• [Tugas 1]:
Salin bagian artikel tentang tim Uni Soviet 1962, mulai dari "Tim Terbaik Piala" terus sampai "drastis setelah itu.", tanpa mengubah satu huruf pun.
• [Tugas 2]:
Susun semua baris dari seluruh catatan menjadi tabel Markdown dengan kolom No untuk nomor urut dan kolom Isi untuk barisnya, tanpa menyertakan baris kosong. Gambar tidak perlu dimasukkan ke dalam jawaban.

Tim Terbaik Piala Dunia: Uni Soviet 1962


Brasil vs Uni Soviet di Piala Dunia 1958. (AFP)
Tahun 1960-an dalam dunia sepak bola dapat dikatakan sebagai peralihan tim terkuat dunia dari Hongaria ke Brasil. Ketika revolusi Hongaria pecah tahun 1956, pengaruhnya tehadap sepak bola cukup besar, di antaranya menyebabkan eksodus pemain-pemain tim nasional mereka, termasuk andalan utama Ferenc Puskas ke Spanyol. Prestasi The Mighty Magyars pun menurun drastis setelah itu.

• [Materi yang Ditampilkan]:
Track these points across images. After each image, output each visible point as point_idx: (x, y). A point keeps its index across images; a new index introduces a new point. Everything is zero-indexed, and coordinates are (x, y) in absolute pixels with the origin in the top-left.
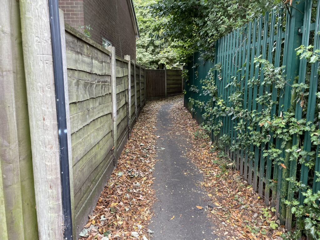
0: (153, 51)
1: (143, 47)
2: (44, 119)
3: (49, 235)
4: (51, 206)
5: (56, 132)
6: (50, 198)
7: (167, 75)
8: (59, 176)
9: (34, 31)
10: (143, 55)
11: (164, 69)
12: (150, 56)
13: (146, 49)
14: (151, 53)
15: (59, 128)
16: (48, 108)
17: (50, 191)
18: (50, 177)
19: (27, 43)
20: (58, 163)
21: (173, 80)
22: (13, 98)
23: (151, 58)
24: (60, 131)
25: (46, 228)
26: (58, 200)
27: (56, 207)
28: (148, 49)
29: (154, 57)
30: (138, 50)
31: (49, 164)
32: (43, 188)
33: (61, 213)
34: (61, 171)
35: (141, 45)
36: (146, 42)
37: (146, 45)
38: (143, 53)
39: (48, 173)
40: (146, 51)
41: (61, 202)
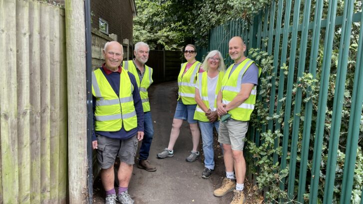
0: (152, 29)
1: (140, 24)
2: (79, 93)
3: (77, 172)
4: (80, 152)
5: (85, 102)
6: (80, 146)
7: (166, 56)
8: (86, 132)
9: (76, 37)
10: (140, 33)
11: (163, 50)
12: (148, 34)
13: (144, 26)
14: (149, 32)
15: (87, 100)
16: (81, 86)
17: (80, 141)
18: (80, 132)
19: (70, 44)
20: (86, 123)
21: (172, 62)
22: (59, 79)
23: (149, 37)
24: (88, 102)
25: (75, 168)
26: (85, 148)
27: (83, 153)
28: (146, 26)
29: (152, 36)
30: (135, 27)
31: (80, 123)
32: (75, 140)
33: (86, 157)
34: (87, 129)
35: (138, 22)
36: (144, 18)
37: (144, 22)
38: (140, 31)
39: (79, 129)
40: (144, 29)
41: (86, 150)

• [Jawaban Anda 1]:
Tim Terbaik Piala Dunia: Uni Soviet 1962


Brasil vs Uni Soviet di Piala Dunia 1958. (AFP)
Tahun 1960-an dalam dunia sepak bola dapat dikatakan sebagai peralihan tim terkuat dunia dari Hongaria ke Brasil. Ketika revolusi Hongaria pecah tahun 1956, pengaruhnya tehadap sepak bola cukup besar, di antaranya menyebabkan eksodus pemain-pemain tim nasional mereka, termasuk andalan utama Ferenc Puskas ke Spanyol. Prestasi The Mighty Magyars pun menurun drastis setelah itu.

• [Jawaban Anda 2]:
| No | Isi |
|---|---|
| 1 | Track these points across images. After each image, output each visible point as point_idx: (x, y). A point keeps its index across images; a new index introduces a new point. Everything is zero-indexed, and coordinates are (x, y) in absolute pixels with the origin in the top-left. |
| 2 | 0: (153, 51) |
| 3 | 1: (143, 47) |
| 4 | 2: (44, 119) |
| 5 | 3: (49, 235) |
| 6 | 4: (51, 206) |
| 7 | 5: (56, 132) |
| 8 | 6: (50, 198) |
| 9 | 7: (167, 75) |
| 10 | 8: (59, 176) |
| 11 | 9: (34, 31) |
| 12 | 10: (143, 55) |
| 13 | 11: (164, 69) |
| 14 | 12: (150, 56) |
| 15 | 13: (146, 49) |
| 16 | 14: (151, 53) |
| 17 | 15: (59, 128) |
| 18 | 16: (48, 108) |
| 19 | 17: (50, 191) |
| 20 | 18: (50, 177) |
| 21 | 19: (27, 43) |
| 22 | 20: (58, 163) |
| 23 | 21: (173, 80) |
| 24 | 22: (13, 98) |
| 25 | 23: (151, 58) |
| 26 | 24: (60, 131) |
| 27 | 25: (46, 228) |
| 28 | 26: (58, 200) |
| 29 | 27: (56, 207) |
| 30 | 28: (148, 49) |
| 31 | 29: (154, 57) |
| 32 | 30: (138, 50) |
| 33 | 31: (49, 164) |
| 34 | 32: (43, 188) |
| 35 | 33: (61, 213) |
| 36 | 34: (61, 171) |
| 37 | 35: (141, 45) |
| 38 | 36: (146, 42) |
| 39 | 37: (146, 45) |
| 40 | 38: (143, 53) |
| 41 | 39: (48, 173) |
| 42 | 40: (146, 51) |
| 43 | 41: (61, 202) |
| 44 | 0: (152, 29) |
| 45 | 1: (140, 24) |
| 46 | 2: (79, 93) |
| 47 | 3: (77, 172) |
| 48 | 4: (80, 152) |
| 49 | 5: (85, 102) |
| 50 | 6: (80, 146) |
| 51 | 7: (166, 56) |
| 52 | 8: (86, 132) |
| 53 | 9: (76, 37) |
| 54 | 10: (140, 33) |
| 55 | 11: (163, 50) |
| 56 | 12: (148, 34) |
| 57 | 13: (144, 26) |
| 58 | 14: (149, 32) |
| 59 | 15: (87, 100) |
| 60 | 16: (81, 86) |
| 61 | 17: (80, 141) |
| 62 | 18: (80, 132) |
| 63 | 19: (70, 44) |
| 64 | 20: (86, 123) |
| 65 | 21: (172, 62) |
| 66 | 22: (59, 79) |
| 67 | 23: (149, 37) |
| 68 | 24: (88, 102) |
| 69 | 25: (75, 168) |
| 70 | 26: (85, 148) |
| 71 | 27: (83, 153) |
| 72 | 28: (146, 26) |
| 73 | 29: (152, 36) |
| 74 | 30: (135, 27) |
| 75 | 31: (80, 123) |
| 76 | 32: (75, 140) |
| 77 | 33: (86, 157) |
| 78 | 34: (87, 129) |
| 79 | 35: (138, 22) |
| 80 | 36: (144, 18) |
| 81 | 37: (144, 22) |
| 82 | 38: (140, 31) |
| 83 | 39: (79, 129) |
| 84 | 40: (144, 29) |
| 85 | 41: (86, 150) |